# Tallarn Ironclad is available as ebook



## Brother Lucian (Apr 22, 2011)

http://www.blacklibrary.com/new-titles/new-feat/tallarn-ironclad-ebook.html

20€.

How many pages was this again? I recall hearing something about 250ish pages for the limited edition.

But with I am Slaughter only clocking at 238 pages for 13.49 euro, I am severely feeling dubious for this purchase if the above is the case.


----------



## forkmaster (Jan 2, 2010)

Well I bought the first Tallarn-novella, which was a huge disappoint as it was from the human-side of the conflict, which I couldn't give a rats ass about. Also it's pretty obvious this is a full novel butchered into 2 novella-size stories and several shorts just to milk to the money-cow a little more. I say don't buy it.


----------



## HamsterExAstris (Jun 15, 2013)

Brother Lucian said:


> How many pages was this again? I recall hearing something about 250ish pages for the limited edition.


235 numbered pages in my copy, so with front/back matter 250 is about right.

Basically, it was supposed to be two novellas but they combined the last two in the trilogy into one book.



Brother Lucian said:


> But with I am Slaughter only clocking at 238 pages for 13.49 euro, I am severely feeling dubious for this purchase if the above is the case.


It's still in "limited edition" mode. I figure the price will go down to whatever _The Honoured_/_The Unburdened_ are in about a year. And/or they'll combine it with the first novella as a future mainline HH novel a la _Legacies of Betrayal_.


----------



## Kharn The Complainer (Aug 19, 2015)

forkmaster said:


> Well I bought the first Tallarn-novella, which was a huge disappoint as it was from the human-side of the conflict, which I couldn't give a rats ass about. Also it's pretty obvious this is a full novel butchered into 2 novella-size stories and several shorts just to milk to the money-cow a little more. I say don't buy it.


95% of the Heresy is about Space Marriiiiiines. You couldn't endure just a few books which don't focus entirely on them? I find the inclusion of normal people adds a little variety and reminds us that it's not just the Spaaaace Marrriiiiiines fighting.


----------



## forkmaster (Jan 2, 2010)

Kharn The Complainer said:


> 95% of the Heresy is about Space Marriiiiiines. You couldn't endure just a few books which don't focus entirely on them? I find the inclusion of normal people adds a little variety and reminds us that it's not just the Spaaaace Marrriiiiiines fighting.

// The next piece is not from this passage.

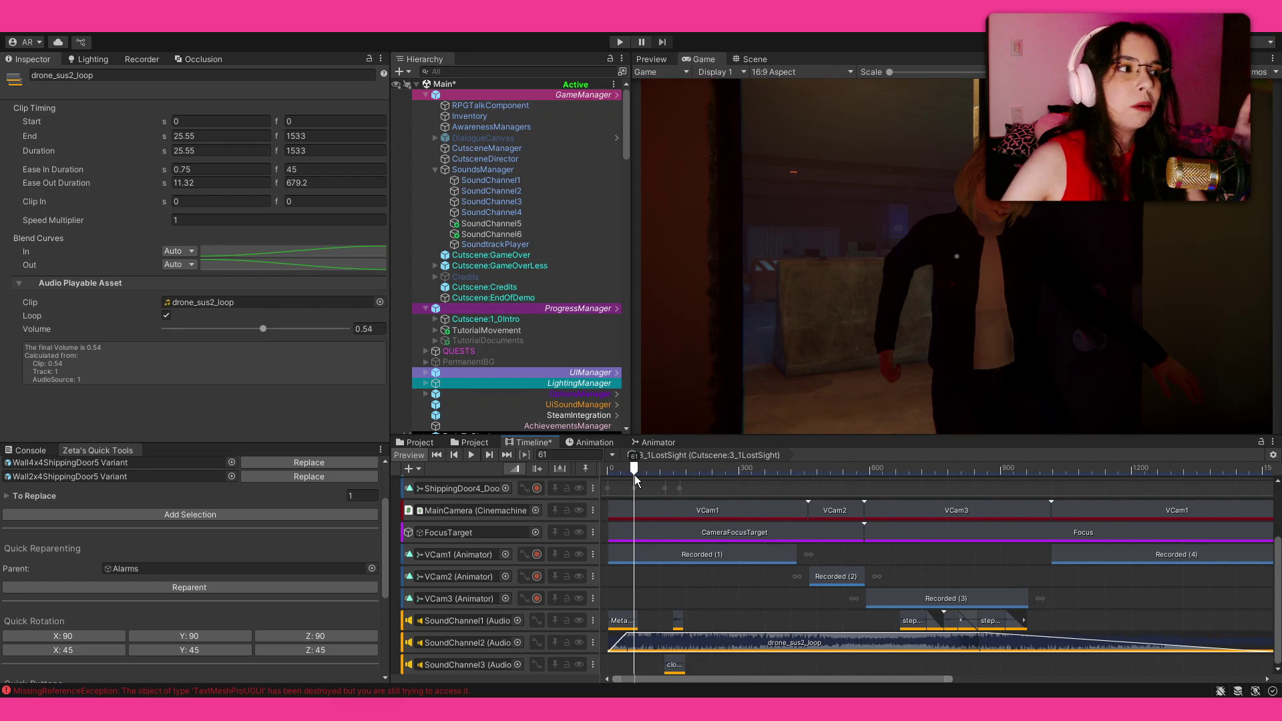
left_click_drag(635, 475, 601, 478)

For the price I was paying, I hoped to see the development of Perturabo post-_Angel Exterminatus_, particularly since I liked French take on him in _The Crimson Fist_. A story with only Space Marines can get dread (like FTT for example) but the same is with one with only humans. I've always said Tallarn should have been a full-fledged novel with perspectives from both sides.


----------



## Kharn The Complainer (Aug 19, 2015)

forkmaster said:


> For the price I was paying, I hoped to see the development of Perturabo post-_Angel Exterminatus_, particularly since I liked French take on him in _The Crimson Fist_. A story with only Space Marines can get dread (like FTT for example) but the same is with one with only humans. I've always said Tallarn should have been a full-fledged novel with perspectives from both sides.


A fair point and I agree. I prefer the novels which have both humans (Not perpetuals) and Space Marines together. They really balance each other out well.


----------



## forkmaster (Jan 2, 2010)

Kharn The Complainer said:


> A fair point and I agree. I prefer the novels which have both humans (Not perpetuals) and Space Marines together. They really balance each other out well.


Exactly, the humans reflect mortal humanity onto the Space Marines, and the Space Marines reflects immortal ideals for humanity to aim for. Hence why the first two phases of the "series" worked much better than those in the 3rd phase.


----------